The nautiloids evolved slowly and became highly specialized in ornamentation and pattern of suture during the Late Triassic. Only one group of nautiloids survived extinction, and it produced great number of species belonging to Nautilus in the Jurassic. In the Jurassic and Cretaceous, the belemnoids became abundantly widespread.

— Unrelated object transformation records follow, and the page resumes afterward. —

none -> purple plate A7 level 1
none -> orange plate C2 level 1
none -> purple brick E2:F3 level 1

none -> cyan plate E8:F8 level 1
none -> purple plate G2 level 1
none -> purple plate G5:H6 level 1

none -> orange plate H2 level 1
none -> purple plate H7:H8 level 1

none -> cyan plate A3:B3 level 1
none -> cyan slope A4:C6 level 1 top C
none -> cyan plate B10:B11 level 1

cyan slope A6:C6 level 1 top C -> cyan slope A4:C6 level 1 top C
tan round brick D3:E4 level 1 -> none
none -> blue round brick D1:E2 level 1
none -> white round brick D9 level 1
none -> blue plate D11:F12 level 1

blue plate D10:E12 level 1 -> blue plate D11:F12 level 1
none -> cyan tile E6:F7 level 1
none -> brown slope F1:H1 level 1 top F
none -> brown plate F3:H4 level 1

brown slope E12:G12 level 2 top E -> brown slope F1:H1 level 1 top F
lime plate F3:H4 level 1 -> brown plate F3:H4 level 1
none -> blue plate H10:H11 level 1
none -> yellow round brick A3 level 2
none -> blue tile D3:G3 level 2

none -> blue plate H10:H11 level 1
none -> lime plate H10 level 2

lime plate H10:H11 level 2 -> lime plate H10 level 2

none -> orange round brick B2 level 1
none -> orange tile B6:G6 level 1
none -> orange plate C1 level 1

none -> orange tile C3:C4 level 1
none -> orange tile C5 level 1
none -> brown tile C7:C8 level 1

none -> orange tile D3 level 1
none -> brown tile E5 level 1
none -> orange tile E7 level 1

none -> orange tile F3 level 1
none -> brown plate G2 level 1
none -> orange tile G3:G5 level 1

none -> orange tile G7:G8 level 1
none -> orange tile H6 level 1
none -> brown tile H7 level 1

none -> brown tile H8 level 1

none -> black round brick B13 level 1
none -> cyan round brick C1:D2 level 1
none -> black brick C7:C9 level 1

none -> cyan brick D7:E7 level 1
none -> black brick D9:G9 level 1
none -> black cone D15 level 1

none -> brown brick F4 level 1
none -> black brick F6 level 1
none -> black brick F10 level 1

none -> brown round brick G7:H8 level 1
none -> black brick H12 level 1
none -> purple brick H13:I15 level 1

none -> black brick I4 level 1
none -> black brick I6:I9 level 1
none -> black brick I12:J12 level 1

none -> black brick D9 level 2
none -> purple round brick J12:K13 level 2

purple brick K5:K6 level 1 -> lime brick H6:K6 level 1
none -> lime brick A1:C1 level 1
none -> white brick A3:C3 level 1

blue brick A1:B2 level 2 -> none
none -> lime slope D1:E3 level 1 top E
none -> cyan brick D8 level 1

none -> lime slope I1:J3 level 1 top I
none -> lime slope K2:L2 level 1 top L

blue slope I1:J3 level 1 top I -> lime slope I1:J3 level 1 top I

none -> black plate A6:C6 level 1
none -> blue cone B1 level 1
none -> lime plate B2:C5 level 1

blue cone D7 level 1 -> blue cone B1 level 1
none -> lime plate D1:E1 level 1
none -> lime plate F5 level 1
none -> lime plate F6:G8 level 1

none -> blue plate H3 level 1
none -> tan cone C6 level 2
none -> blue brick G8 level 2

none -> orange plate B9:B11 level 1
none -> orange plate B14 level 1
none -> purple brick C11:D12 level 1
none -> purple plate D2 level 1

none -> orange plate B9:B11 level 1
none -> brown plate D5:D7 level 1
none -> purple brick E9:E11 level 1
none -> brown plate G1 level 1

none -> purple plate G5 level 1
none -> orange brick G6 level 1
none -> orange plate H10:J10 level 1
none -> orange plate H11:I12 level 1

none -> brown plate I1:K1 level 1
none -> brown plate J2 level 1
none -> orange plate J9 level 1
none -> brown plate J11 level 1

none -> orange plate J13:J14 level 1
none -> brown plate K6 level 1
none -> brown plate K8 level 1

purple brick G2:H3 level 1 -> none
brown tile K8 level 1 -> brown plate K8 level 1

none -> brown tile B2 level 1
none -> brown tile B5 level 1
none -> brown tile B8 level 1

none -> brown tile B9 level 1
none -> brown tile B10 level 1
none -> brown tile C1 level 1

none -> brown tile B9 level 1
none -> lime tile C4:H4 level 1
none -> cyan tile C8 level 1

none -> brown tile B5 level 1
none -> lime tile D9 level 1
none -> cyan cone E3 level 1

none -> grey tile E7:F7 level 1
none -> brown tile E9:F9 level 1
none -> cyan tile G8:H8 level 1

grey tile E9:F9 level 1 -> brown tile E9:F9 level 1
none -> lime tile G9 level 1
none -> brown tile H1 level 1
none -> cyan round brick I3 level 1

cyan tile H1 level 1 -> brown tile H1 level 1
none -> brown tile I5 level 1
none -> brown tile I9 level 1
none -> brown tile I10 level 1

15.7.3 Reef Builders and Associated Invertebrates

The pelecypods became very widespread and diverse in the Mesozoic era. The important forms include Monotis, Exogyra, Gryphaea, Mytilus, Hippurites, Trigonia, Inoceraus, Pecten and Ostrea. One group of pelecypods—the rudistids—became attached to the bottom and built reefs in shallow warm waters. Likewise, corals built conspicuous reefs. The reef-building corals belonged to the order Sclerictinia, which first appeared in the Middle Jurassic and became dominant by the Late Jurassic and in the Cretaceous. Echinoderms became very abundant and diverse in the later part of the Mesozoic. Rare in the Triassic, the bryozoans increased in number appreciably during the Jurassic and Cretaceous times. There was explosive growth of planktonic foraminifers during this period. First appearing in the Triassic, the phytoplankton Coccolithophores (made up of calcareous microscopic plates) proliferated greatly and eventually formed the famous chalk beds of the Cretaceous. The siliceous diatoms and the dinoflagellates evolved and increased in number and varieties in cooler waters during the Cretaceous.

15.7.4 Marine Vertebrates

In the Early Permian seas lived small reptiles having slender long body, small neck, teeth-bearing jaws and paddle-like short legs. The Mesosaurus was the oldest aquatic reptile. By the Late Cretaceous, they had grown in size—as much as 25–9 m in length. The Pleisiosurus was 3.5–6 m long. And Ichthyosaurus measured 3 m in length having a streamlined body, flipper-like forelimbs and powerful tail for propulsion.

Among fish, the lung fish crossopterigians were important. By the Late Cretaceous, the advanced group of fish teleosts became dominant. Shark-like fish Otodus, Pycnodus and Ptychodus were common in the Trichinopoly Formation.

Labyrinthodonts, represented by Archegosaurus, possessed crocodile-like long snout, and their eyes were surrounded by rings of long plates, and the body was covered with overlapping scales. Archegosaurus occurs in the Triassic of Kashmir of the Tethyan domain. It was a contemporary of Gondwanasaurus which lived in the Panchet Basin near Pachmarhi in Madhya Pradesh.